** Exercise inputs follows **

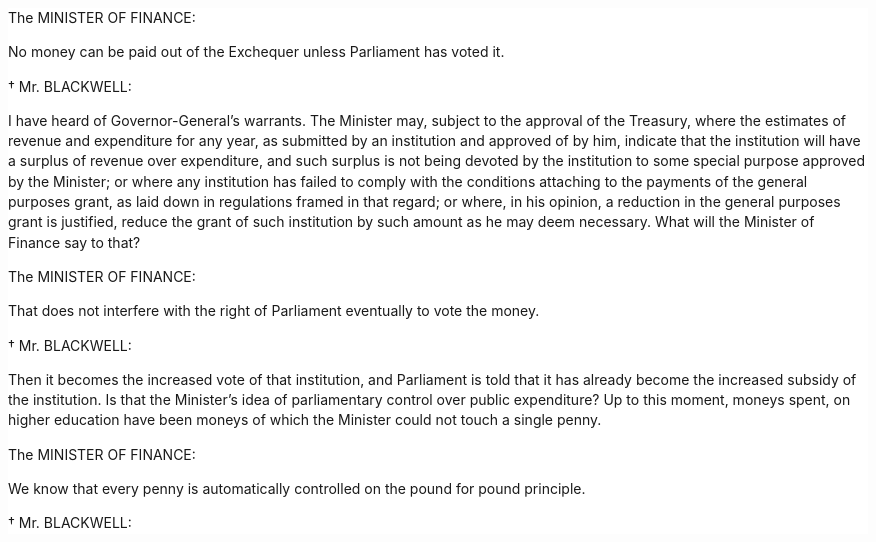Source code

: </speech>

<speech by="#minister_of_finance">

<from><span class="col_4967-4968" refersTo="page_2556"/>The <person refersTo="hansard_za">MINISTER OF FINANCE</person>:</from>

<p>No money can be paid out of the Exchequer unless Parliament has voted it.</p>

</speech>

<speech by="#blackwell">

<from>&#x2020; Mr. <person refersTo="hansard_za">BLACKWELL</person>:</from>

<p>I have heard of Governor-General&#x2019;s warrants. The Minister may, subject to the approval of the Treasury, where the estimates of revenue and expenditure for any year, as submitted by an institution and approved of by him, indicate that the institution will have a surplus of revenue over expenditure, and such surplus is not being devoted by the institution to some special purpose approved by the Minister; or where any institution has failed to comply with the conditions attaching to the payments of the general purposes grant, as laid down in regulations framed in that regard; or where, in his opinion, a reduction in the general purposes grant is justified, reduce the grant of such institution by such amount as he may deem necessary. What will the Minister of Finance say to that?</p>

</speech>

<speech by="#minister_of_finance">

<from>The <person refersTo="hansard_za">MINISTER OF FINANCE</person>:</from>

<p>That does not interfere with the right of Parliament eventually to vote the money.</p>

</speech>

<speech by="#blackwell">

<from>&#x2020; Mr. <person refersTo="hansard_za">BLACKWELL</person>:</from>

<p>Then it becomes the increased vote of that institution, and Parliament is told that it has already become the increased subsidy of the institution. Is that the Minister&#x2019;s idea of parliamentary control over public expenditure? Up to this moment, moneys spent, on higher education have been moneys of which the Minister could not touch a single penny.</p>

</speech>

<speech by="#minister_of_finance">

<from>The <person refersTo="hansard_za">MINISTER OF FINANCE</person>:</from>

<p>We know that every penny is automatically controlled on the pound for pound principle.</p>

</speech>

<speech by="#blackwell">

<from>&#x2020; Mr. <person refersTo="hansard_za">BLACKWELL</person>:</from>
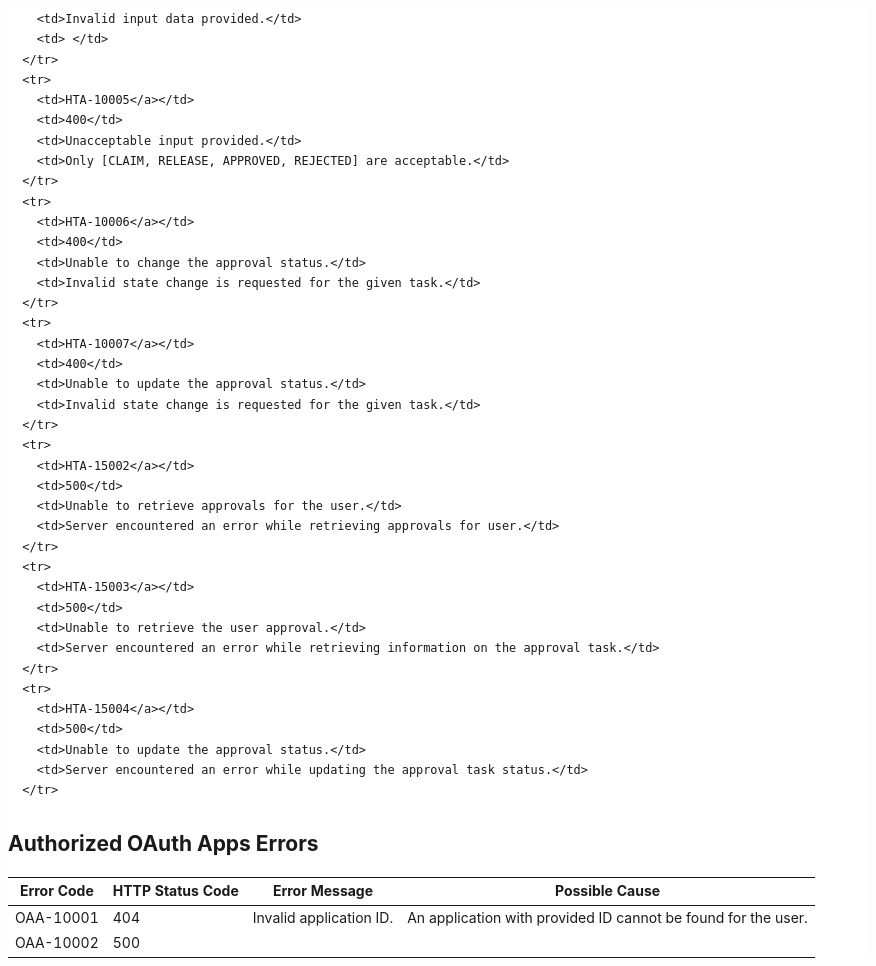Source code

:         <td>Invalid input data provided.</td>
        <td> </td>
      </tr>
      <tr>
        <td>HTA-10005</a></td>
        <td>400</td>
        <td>Unacceptable input provided.</td>
        <td>Only [CLAIM, RELEASE, APPROVED, REJECTED] are acceptable.</td>
      </tr>
      <tr>
        <td>HTA-10006</a></td>
        <td>400</td>
        <td>Unable to change the approval status.</td>
        <td>Invalid state change is requested for the given task.</td>
      </tr>
      <tr>
        <td>HTA-10007</a></td>
        <td>400</td>
        <td>Unable to update the approval status.</td>
        <td>Invalid state change is requested for the given task.</td>
      </tr>
      <tr>
        <td>HTA-15002</a></td>
        <td>500</td>
        <td>Unable to retrieve approvals for the user.</td>
        <td>Server encountered an error while retrieving approvals for user.</td>
      </tr>
      <tr>
        <td>HTA-15003</a></td>
        <td>500</td>
        <td>Unable to retrieve the user approval.</td>
        <td>Server encountered an error while retrieving information on the approval task.</td>
      </tr>
      <tr>
        <td>HTA-15004</a></td>
        <td>500</td>
        <td>Unable to update the approval status.</td>
        <td>Server encountered an error while updating the approval task status.</td>
      </tr>
  </tbody>
</table>
</div>

## Authorized OAuth Apps Errors

<div class="errorcode">
<table>
  <thead>
    <th>Error Code</th>
    <th>HTTP Status Code</th>
    <th>Error Message</th>
    <th>Possible Cause</th>
  </thead>
  <tbody>
      <tr>
        <td>OAA-10001</a></td>
        <td>404</td>
        <td>Invalid application ID.</td>
        <td>An application with provided ID cannot be found for the user.</td>
      </tr>
      <tr>
        <td>OAA-10002</a></td>
        <td>500</td>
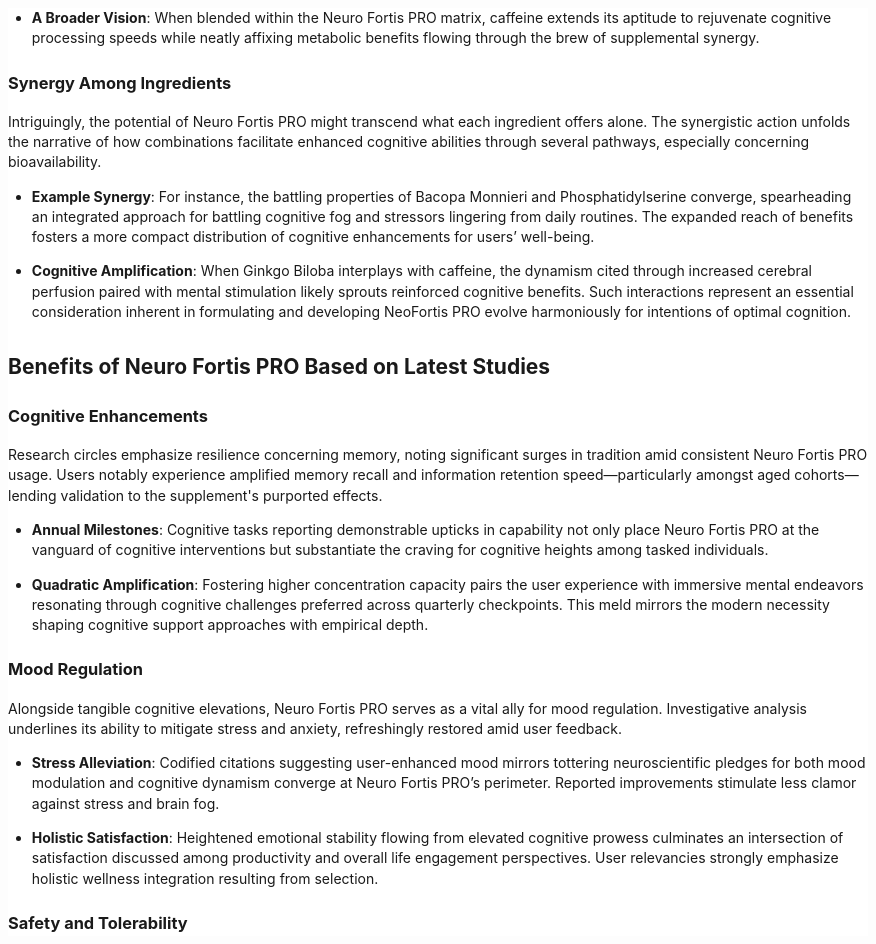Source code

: - **A Broader Vision**: When blended within the Neuro Fortis PRO matrix, caffeine extends its aptitude to rejuvenate cognitive processing speeds while neatly affixing metabolic benefits flowing through the brew of supplemental synergy.

### Synergy Among Ingredients

Intriguingly, the potential of Neuro Fortis PRO might transcend what each ingredient offers alone. The synergistic action unfolds the narrative of how combinations facilitate enhanced cognitive abilities through several pathways, especially concerning bioavailability.

- **Example Synergy**: For instance, the battling properties of Bacopa Monnieri and Phosphatidylserine converge, spearheading an integrated approach for battling cognitive fog and stressors lingering from daily routines. The expanded reach of benefits fosters a more compact distribution of cognitive enhancements for users’ well-being.

- **Cognitive Amplification**: When Ginkgo Biloba interplays with caffeine, the dynamism cited through increased cerebral perfusion paired with mental stimulation likely sprouts reinforced cognitive benefits. Such interactions represent an essential consideration inherent in formulating and developing NeoFortis PRO evolve harmoniously for intentions of optimal cognition.

## Benefits of Neuro Fortis PRO Based on Latest Studies

### Cognitive Enhancements

Research circles emphasize resilience concerning memory, noting significant surges in tradition amid consistent Neuro Fortis PRO usage. Users notably experience amplified memory recall and information retention speed—particularly amongst aged cohorts—lending validation to the supplement's purported effects.

- **Annual Milestones**: Cognitive tasks reporting demonstrable upticks in capability not only place Neuro Fortis PRO at the vanguard of cognitive interventions but substantiate the craving for cognitive heights among tasked individuals. 

- **Quadratic Amplification**: Fostering higher concentration capacity pairs the user experience with immersive mental endeavors resonating through cognitive challenges preferred across quarterly checkpoints. This meld mirrors the modern necessity shaping cognitive support approaches with empirical depth.

### Mood Regulation

Alongside tangible cognitive elevations, Neuro Fortis PRO serves as a vital ally for mood regulation. Investigative analysis underlines its ability to mitigate stress and anxiety, refreshingly restored amid user feedback.

- **Stress Alleviation**: Codified citations suggesting user-enhanced mood mirrors tottering neuroscientific pledges for both mood modulation and cognitive dynamism converge at Neuro Fortis PRO’s perimeter. Reported improvements stimulate less clamor against stress and brain fog.

- **Holistic Satisfaction**: Heightened emotional stability flowing from elevated cognitive prowess culminates an intersection of satisfaction discussed among productivity and overall life engagement perspectives. User relevancies strongly emphasize holistic wellness integration resulting from selection.

### Safety and Tolerability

** End of Exercise inputs **

## Exercise
When you write out the material, reproduce each line exactly and omit any picture it holds.

## Output of the exercise
Source code

: </speech>

<speech by="#minister_of_finance">

<from><span class="col_4967-4968" refersTo="page_2556"/>The <person refersTo="hansard_za">MINISTER OF FINANCE</person>:</from>

<p>No money can be paid out of the Exchequer unless Parliament has voted it.</p>

</speech>

<speech by="#blackwell">

<from>&#x2020; Mr. <person refersTo="hansard_za">BLACKWELL</person>:</from>

<p>I have heard of Governor-General&#x2019;s warrants. The Minister may, subject to the approval of the Treasury, where the estimates of revenue and expenditure for any year, as submitted by an institution and approved of by him, indicate that the institution will have a surplus of revenue over expenditure, and such surplus is not being devoted by the institution to some special purpose approved by the Minister; or where any institution has failed to comply with the conditions attaching to the payments of the general purposes grant, as laid down in regulations framed in that regard; or where, in his opinion, a reduction in the general purposes grant is justified, reduce the grant of such institution by such amount as he may deem necessary. What will the Minister of Finance say to that?</p>

</speech>

<speech by="#minister_of_finance">

<from>The <person refersTo="hansard_za">MINISTER OF FINANCE</person>:</from>

<p>That does not interfere with the right of Parliament eventually to vote the money.</p>

</speech>

<speech by="#blackwell">

<from>&#x2020; Mr. <person refersTo="hansard_za">BLACKWELL</person>:</from>

<p>Then it becomes the increased vote of that institution, and Parliament is told that it has already become the increased subsidy of the institution. Is that the Minister&#x2019;s idea of parliamentary control over public expenditure? Up to this moment, moneys spent, on higher education have been moneys of which the Minister could not touch a single penny.</p>

</speech>

<speech by="#minister_of_finance">

<from>The <person refersTo="hansard_za">MINISTER OF FINANCE</person>:</from>

<p>We know that every penny is automatically controlled on the pound for pound principle.</p>

</speech>

<speech by="#blackwell">

<from>&#x2020; Mr. <person refersTo="hansard_za">BLACKWELL</person>:</from>
Source code

:         <td>Invalid input data provided.</td>
        <td> </td>
      </tr>
      <tr>
        <td>HTA-10005</a></td>
        <td>400</td>
        <td>Unacceptable input provided.</td>
        <td>Only [CLAIM, RELEASE, APPROVED, REJECTED] are acceptable.</td>
      </tr>
      <tr>
        <td>HTA-10006</a></td>
        <td>400</td>
        <td>Unable to change the approval status.</td>
        <td>Invalid state change is requested for the given task.</td>
      </tr>
      <tr>
        <td>HTA-10007</a></td>
        <td>400</td>
        <td>Unable to update the approval status.</td>
        <td>Invalid state change is requested for the given task.</td>
      </tr>
      <tr>
        <td>HTA-15002</a></td>
        <td>500</td>
        <td>Unable to retrieve approvals for the user.</td>
        <td>Server encountered an error while retrieving approvals for user.</td>
      </tr>
      <tr>
        <td>HTA-15003</a></td>
        <td>500</td>
        <td>Unable to retrieve the user approval.</td>
        <td>Server encountered an error while retrieving information on the approval task.</td>
      </tr>
      <tr>
        <td>HTA-15004</a></td>
        <td>500</td>
        <td>Unable to update the approval status.</td>
        <td>Server encountered an error while updating the approval task status.</td>
      </tr>
  </tbody>
</table>
</div>

## Authorized OAuth Apps Errors

<div class="errorcode">
<table>
  <thead>
    <th>Error Code</th>
    <th>HTTP Status Code</th>
    <th>Error Message</th>
    <th>Possible Cause</th>
  </thead>
  <tbody>
      <tr>
        <td>OAA-10001</a></td>
        <td>404</td>
        <td>Invalid application ID.</td>
        <td>An application with provided ID cannot be found for the user.</td>
      </tr>
      <tr>
        <td>OAA-10002</a></td>
        <td>500</td>
Source code

: - **A Broader Vision**: When blended within the Neuro Fortis PRO matrix, caffeine extends its aptitude to rejuvenate cognitive processing speeds while neatly affixing metabolic benefits flowing through the brew of supplemental synergy.

### Synergy Among Ingredients

Intriguingly, the potential of Neuro Fortis PRO might transcend what each ingredient offers alone. The synergistic action unfolds the narrative of how combinations facilitate enhanced cognitive abilities through several pathways, especially concerning bioavailability.

- **Example Synergy**: For instance, the battling properties of Bacopa Monnieri and Phosphatidylserine converge, spearheading an integrated approach for battling cognitive fog and stressors lingering from daily routines. The expanded reach of benefits fosters a more compact distribution of cognitive enhancements for users’ well-being.

- **Cognitive Amplification**: When Ginkgo Biloba interplays with caffeine, the dynamism cited through increased cerebral perfusion paired with mental stimulation likely sprouts reinforced cognitive benefits. Such interactions represent an essential consideration inherent in formulating and developing NeoFortis PRO evolve harmoniously for intentions of optimal cognition.

## Benefits of Neuro Fortis PRO Based on Latest Studies

### Cognitive Enhancements

Research circles emphasize resilience concerning memory, noting significant surges in tradition amid consistent Neuro Fortis PRO usage. Users notably experience amplified memory recall and information retention speed—particularly amongst aged cohorts—lending validation to the supplement's purported effects.

- **Annual Milestones**: Cognitive tasks reporting demonstrable upticks in capability not only place Neuro Fortis PRO at the vanguard of cognitive interventions but substantiate the craving for cognitive heights among tasked individuals. 

- **Quadratic Amplification**: Fostering higher concentration capacity pairs the user experience with immersive mental endeavors resonating through cognitive challenges preferred across quarterly checkpoints. This meld mirrors the modern necessity shaping cognitive support approaches with empirical depth.

### Mood Regulation

Alongside tangible cognitive elevations, Neuro Fortis PRO serves as a vital ally for mood regulation. Investigative analysis underlines its ability to mitigate stress and anxiety, refreshingly restored amid user feedback.

- **Stress Alleviation**: Codified citations suggesting user-enhanced mood mirrors tottering neuroscientific pledges for both mood modulation and cognitive dynamism converge at Neuro Fortis PRO’s perimeter. Reported improvements stimulate less clamor against stress and brain fog.

- **Holistic Satisfaction**: Heightened emotional stability flowing from elevated cognitive prowess culminates an intersection of satisfaction discussed among productivity and overall life engagement perspectives. User relevancies strongly emphasize holistic wellness integration resulting from selection.

### Safety and Tolerability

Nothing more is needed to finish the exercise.